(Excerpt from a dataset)
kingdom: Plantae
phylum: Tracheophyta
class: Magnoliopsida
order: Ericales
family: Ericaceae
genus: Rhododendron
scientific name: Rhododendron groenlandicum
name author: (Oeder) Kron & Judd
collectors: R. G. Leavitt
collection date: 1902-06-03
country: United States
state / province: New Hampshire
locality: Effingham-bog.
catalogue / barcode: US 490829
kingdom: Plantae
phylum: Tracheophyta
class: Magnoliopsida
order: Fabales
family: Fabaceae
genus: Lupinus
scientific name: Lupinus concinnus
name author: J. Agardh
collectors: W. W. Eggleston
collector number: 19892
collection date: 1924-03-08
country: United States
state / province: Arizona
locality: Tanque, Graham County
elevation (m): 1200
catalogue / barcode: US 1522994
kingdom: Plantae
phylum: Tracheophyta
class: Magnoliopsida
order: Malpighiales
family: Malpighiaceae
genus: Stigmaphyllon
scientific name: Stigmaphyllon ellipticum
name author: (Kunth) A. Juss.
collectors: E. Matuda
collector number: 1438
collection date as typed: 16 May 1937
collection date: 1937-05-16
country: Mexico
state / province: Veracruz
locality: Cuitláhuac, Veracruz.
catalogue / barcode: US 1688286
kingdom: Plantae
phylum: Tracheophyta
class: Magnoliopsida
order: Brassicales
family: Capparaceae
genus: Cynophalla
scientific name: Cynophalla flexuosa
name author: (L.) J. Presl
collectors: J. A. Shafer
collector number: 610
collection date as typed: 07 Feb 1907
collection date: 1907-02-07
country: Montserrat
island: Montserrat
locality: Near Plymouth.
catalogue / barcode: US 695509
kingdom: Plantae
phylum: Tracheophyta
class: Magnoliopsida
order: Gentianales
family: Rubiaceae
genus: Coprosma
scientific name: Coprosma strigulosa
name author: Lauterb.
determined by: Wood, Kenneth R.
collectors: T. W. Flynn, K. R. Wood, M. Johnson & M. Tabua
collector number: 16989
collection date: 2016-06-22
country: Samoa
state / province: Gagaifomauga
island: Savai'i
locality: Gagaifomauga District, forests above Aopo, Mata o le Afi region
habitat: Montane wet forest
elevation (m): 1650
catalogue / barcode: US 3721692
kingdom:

What is asked: Reproduce the listing above in full, substituting "place of collection" for every instance of "locality" and leaving all other text unaltered.

Task response:
kingdom: Plantae
phylum: Tracheophyta
class: Magnoliopsida
order: Ericales
family: Ericaceae
genus: Rhododendron
scientific name: Rhododendron groenlandicum
name author: (Oeder) Kron & Judd
collectors: R. G. Leavitt
collection date: 1902-06-03
country: United States
state / province: New Hampshire
place of collection: Effingham-bog.
catalogue / barcode: US 490829
kingdom: Plantae
phylum: Tracheophyta
class: Magnoliopsida
order: Fabales
family: Fabaceae
genus: Lupinus
scientific name: Lupinus concinnus
name author: J. Agardh
collectors: W. W. Eggleston
collector number: 19892
collection date: 1924-03-08
country: United States
state / province: Arizona
place of collection: Tanque, Graham County
elevation (m): 1200
catalogue / barcode: US 1522994
kingdom: Plantae
phylum: Tracheophyta
class: Magnoliopsida
order: Malpighiales
family: Malpighiaceae
genus: Stigmaphyllon
scientific name: Stigmaphyllon ellipticum
name author: (Kunth) A. Juss.
collectors: E. Matuda
collector number: 1438
collection date as typed: 16 May 1937
collection date: 1937-05-16
country: Mexico
state / province: Veracruz
place of collection: Cuitláhuac, Veracruz.
catalogue / barcode: US 1688286
kingdom: Plantae
phylum: Tracheophyta
class: Magnoliopsida
order: Brassicales
family: Capparaceae
genus: Cynophalla
scientific name: Cynophalla flexuosa
name author: (L.) J. Presl
collectors: J. A. Shafer
collector number: 610
collection date as typed: 07 Feb 1907
collection date: 1907-02-07
country: Montserrat
island: Montserrat
place of collection: Near Plymouth.
catalogue / barcode: US 695509
kingdom: Plantae
phylum: Tracheophyta
class: Magnoliopsida
order: Gentianales
family: Rubiaceae
genus: Coprosma
scientific name: Coprosma strigulosa
name author: Lauterb.
determined by: Wood, Kenneth R.
collectors: T. W. Flynn, K. R. Wood, M. Johnson & M. Tabua
collector number: 16989
collection date: 2016-06-22
country: Samoa
state / province: Gagaifomauga
island: Savai'i
place of collection: Gagaifomauga District, forests above Aopo, Mata o le Afi region
habitat: Montane wet forest
elevation (m): 1650
catalogue / barcode: US 3721692
kingdom:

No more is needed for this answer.